Dans le tram, une chanson passe en fond, rythmique légère, paroles quelconques. Je garde le rythme du doigt sur ma cuisse, discret. Une notification pop : l’appli météo promet “averses éparses” — ce qui, dans cette ville, veut dire “pluie tout le temps sauf quand tu oublies ton parapluie”. Je souris. Je n’ai pas pris de parapluie.
Milo me rejoint au deuxième arrêt, bonnet de pêcheur, cernes on the rocks.
— Ce soir, bière ?
— Ce soir, appel. 19h.
— Ah. Alors bière à 20h.
— Deal.
Il lève le pouce. Je mets un rappel dans mon téléphone. 19h. Il s’affiche en gras, carré, indiscutable. J’en ai presque peur, comme d’un rendez-vous avec quelqu’un d’important. C’est le cas.
La journée fait ce que font les journées : elle avance sans demander d’autorisation.

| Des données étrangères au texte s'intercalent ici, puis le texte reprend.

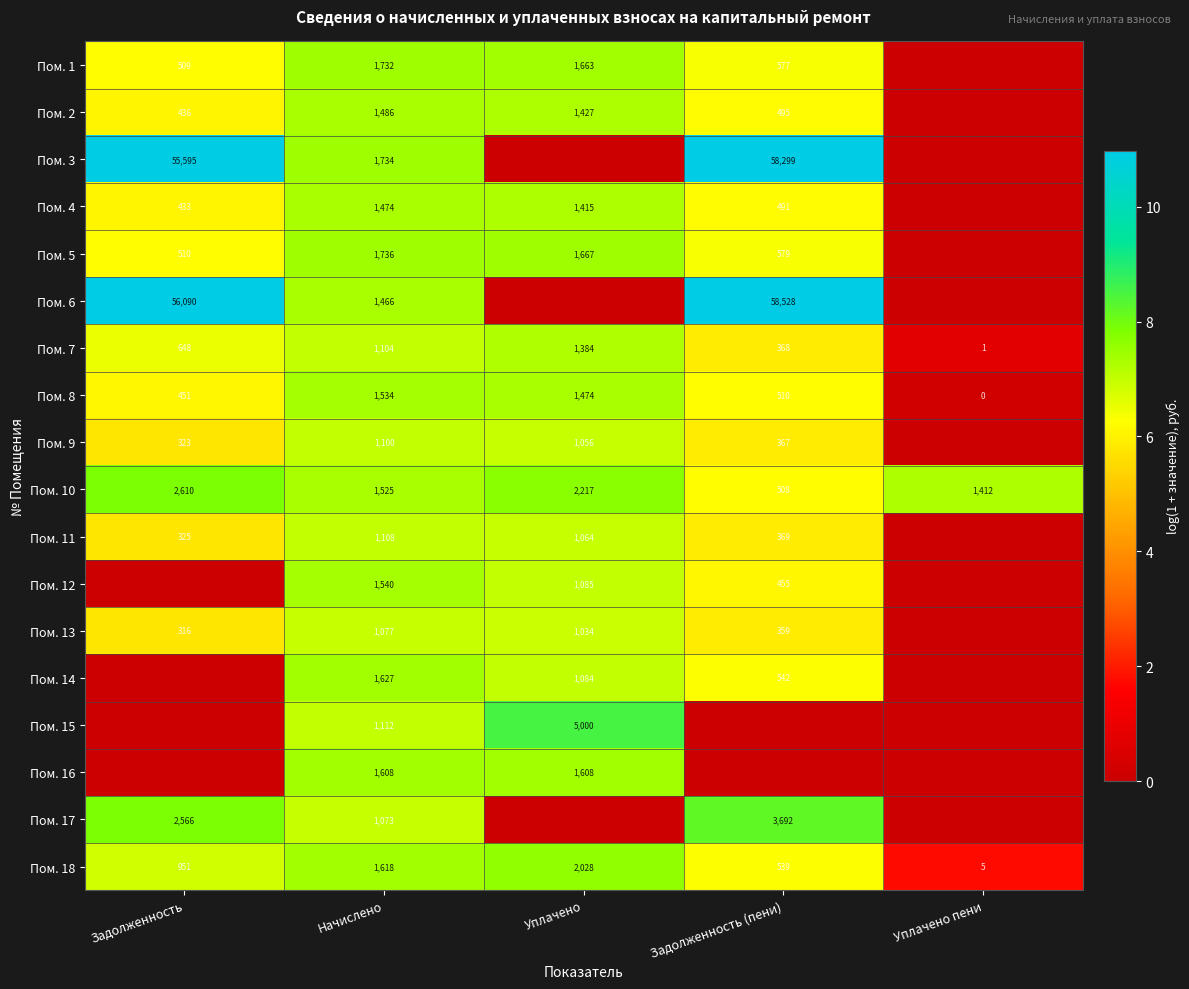

What is the maximum value shown in the chart?

11.0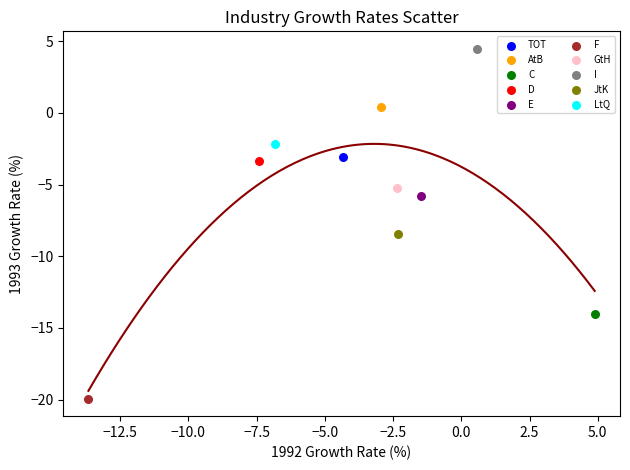

What are all the series names shown in the legend?

TOT, AtB, C, D, E, F, GtH, I, JtK, LtQ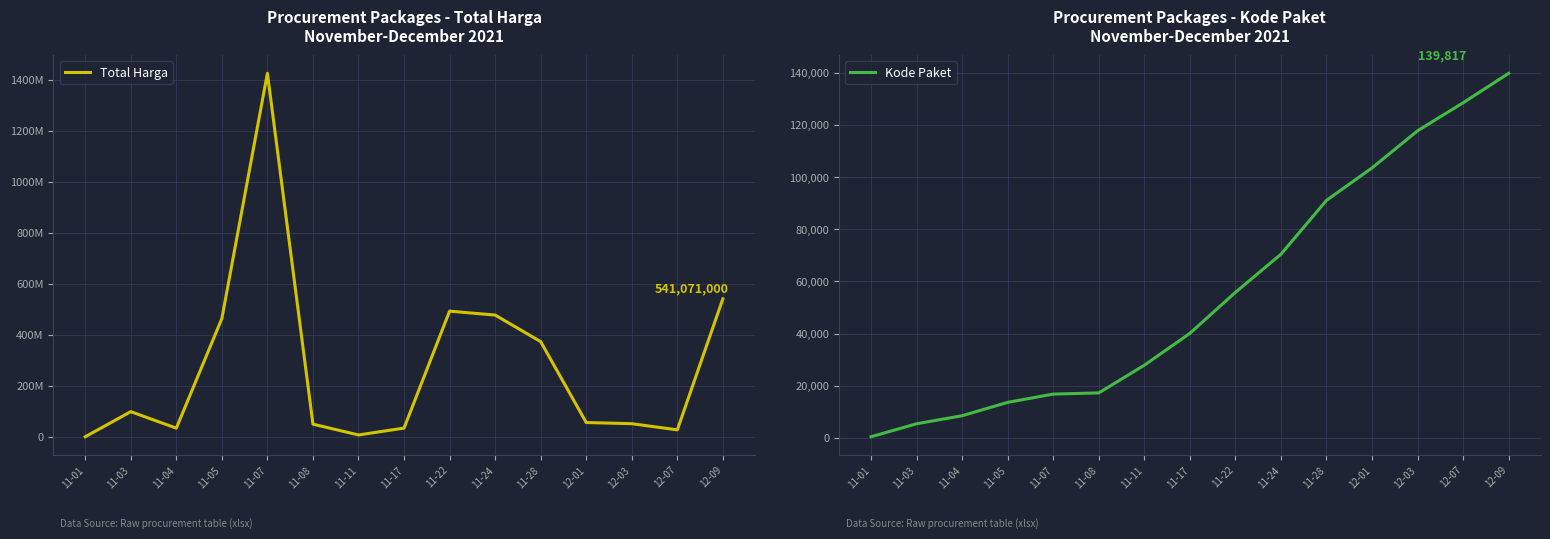

Rank the series by their maximum value, from highest to lowest.

Total Harga, Kode Paket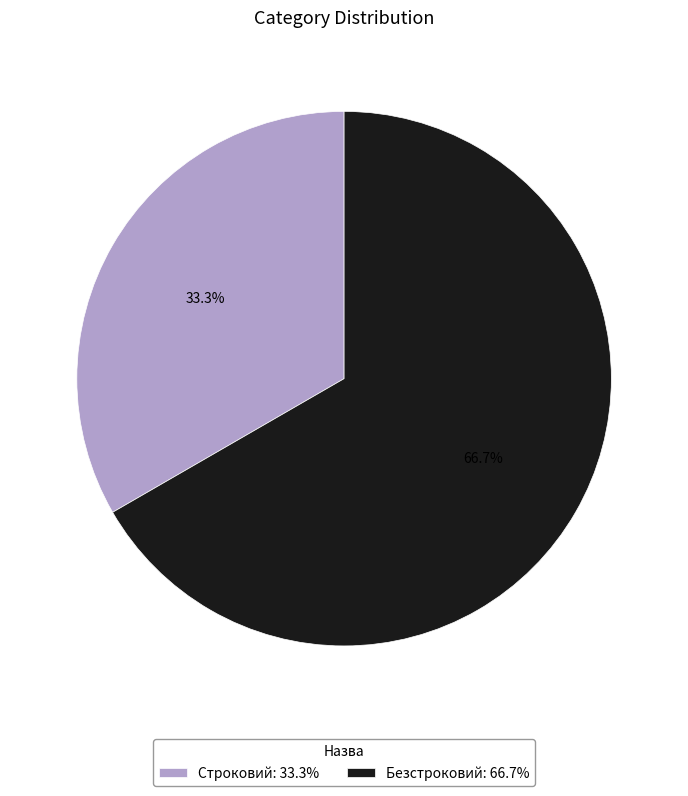

The Строковий slice represents 45% of the pie. True or false?

False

Mail, cours, sourire aux demi-connaissances, café (meilleur), pull trop chaud, pluie fine, énième tentative de comprendre un tableau qu’on nous jure “évident”. Je rackette une agrafeuse, je rends une agrafeuse (pas la même, j’espère que la justice me pardonnera). J’envoie un message à mes parents à midi : “Ce soir, 19h. Vous êtes mes VIP.” Deux bulles grises apparaissent, disparaissent, reviennent.

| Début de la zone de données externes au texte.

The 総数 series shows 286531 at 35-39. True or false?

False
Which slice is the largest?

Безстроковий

Maman : “On sera là. Ton père teste sa radio. Bisous.”
Papa : “Réception au top. Over.”
Je prends ça pour un à tout à l’heure. Je le range au chaud, dans ma poche.
En fin d’après-midi, je retourne à la supérette pour le pot du ficus. Il y en a des moches, des trop grands, et un moyen, vert bouteille, qui dit “je peux faire l’affaire”. Je l’achète avec une fierté ridicule. La caissière scanne le pot et me scanne moi, index posé sur le lecteur comme si je pouvais passer aussi en bip. Je rentre en sautillant entre les flaques, champion olympique de l’esquive mouillée.
L’appart me salue avec son craquement. Je pose le pot sur la table. Je sors la plante de sa prison en plastique, délicat comme si j’attrapais un oisillon (qui, soyons honnête, est plus fort que moi). La terre se renverse un peu, j’éternue, le ficus garde son sérieux. Je tasse, je tourne, je souffle, je l’installe. Il a l’air… mieux. Ou alors c’est moi. J’essuie la table, je recule d’un pas pour admirer mon œuvre. Ça me fait un genre de paix.
Mon téléphone affiche 18h57.
Je respire. Je regarde le pot, puis l’écran, puis le pot. Je fais le choix le plus adulte de ma journée : je m’assois, je mets le rappel en “prioritaire”, et je prépare la table comme si j’attendais des invités. Eau, carnet, stylo. À 18h59, je déverrouille, je fais défiler les messages, le dernier cœur de ma mère, le “Over” de mon père. Je souris. À 19h00, pile, je tape sur Appeler.